2-Davacı, davalıların kredi kartı borcu nedeniyle yaptıkları takibe itirazın iptali için eldeki davayı açmıştır. Dava dilekçesinde davalıların genel kredi sözleşmesi ve kredi kartı sözleşmesi için takip yapıldığını belirtmiştir. Davanın reddine ilişkin kararın davacı tarafından temyizi üzerine 19.Hukuk Dairesinin 21.4.2011 tarihli bozma ilamında davacının hangi sözleşme nedeniyle takip yaptığının sorularak sonucuna göre karar verilmesi gerektiğinden bahisle kararın bozulmasına karar verilmiştir. Bozmaya uyularak yapılan yargılama sırasında davacı vekili, kredi kartı sözleşmesi için takip yaptıklarını bildirmiştir. Kredi kartı sözleşmesinin incelenmesinde, sözleşmenin tarafının A.A. olduğu, M.A.’nın herhangi bir imzası ve kefaletinin bulunmadığı görülmektedir. Bu durumda davanın, davalı Mehmet yönünden reddi doğrudur. Ne varki, kredi kartı sözleşmesinin tarafı davalı Aliye yönünden davanın hangi sebeple reddedildiğine ilişkin bir açıklama yapılmamıştır.
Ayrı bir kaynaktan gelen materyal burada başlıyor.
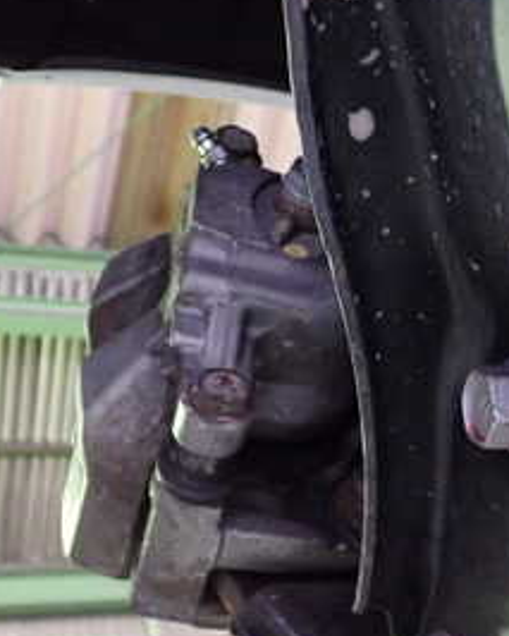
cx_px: 533
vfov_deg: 28.4
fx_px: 1242
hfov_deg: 22.1
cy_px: 464
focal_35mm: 66
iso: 800
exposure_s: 1/15
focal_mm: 5.4
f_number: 2.3
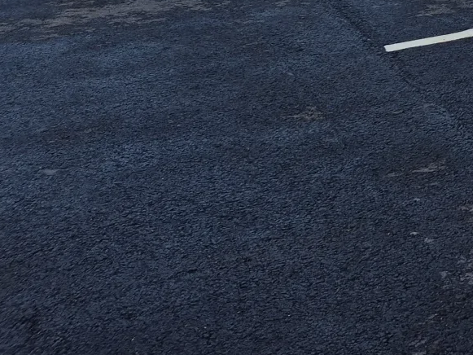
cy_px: -220
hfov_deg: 20.8
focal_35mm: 76
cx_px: 757
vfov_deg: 17.0
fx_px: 1039
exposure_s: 1/492
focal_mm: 5.4
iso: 25
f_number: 1.8
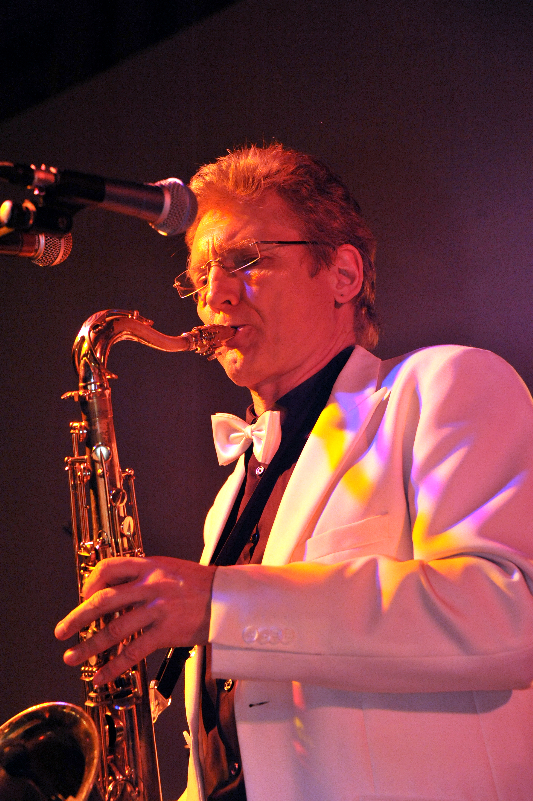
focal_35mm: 78
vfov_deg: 26.0
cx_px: 266
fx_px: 1734
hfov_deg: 17.5
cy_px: 400
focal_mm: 78
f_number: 5
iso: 3200
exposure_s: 1/100
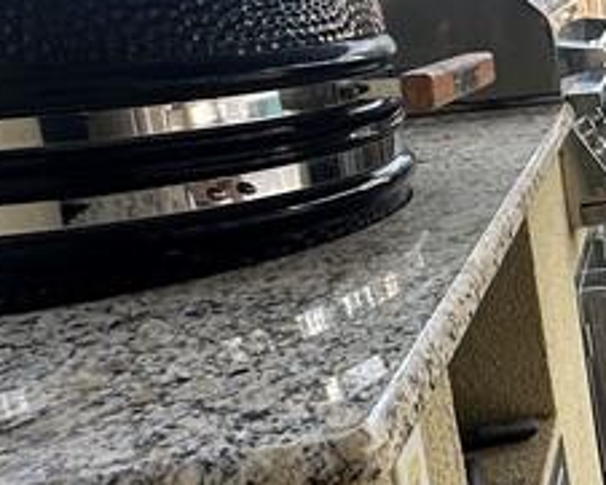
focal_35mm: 62
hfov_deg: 23.7
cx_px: 925
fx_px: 1112
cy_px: 190
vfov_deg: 24.6
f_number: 2.2
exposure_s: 1/269
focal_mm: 2.22
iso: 40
Mahkemece, kredi kartı kullanımı nedeniyle borç oluştuğunun saptanması halinde bu kısım yönünden Aliye hakkındaki davanın kabulüne karar verilmesi gerekirken yazılı şekilde eksik inceleme ile karar verilmesi usul ve yasaya aykırı olup bozmayı gerektirir.
SONUÇ : Yukarıda 1. bentte açıklanan nedenlerle davacının sair temyiz itirazlarının reddine,2.bentte açıklanan nedenle kararın davacı yararına BOZULMASINA,peşin alınan harcın istek halinde iadesine, HUMK’nun 440/1 maddesi uyarınca tebliğden itibaren 15 gün içerisinde karar düzeltme yolu açık olmak üzere, 18.04.2013 gününde oybirliğiyle karar verildi.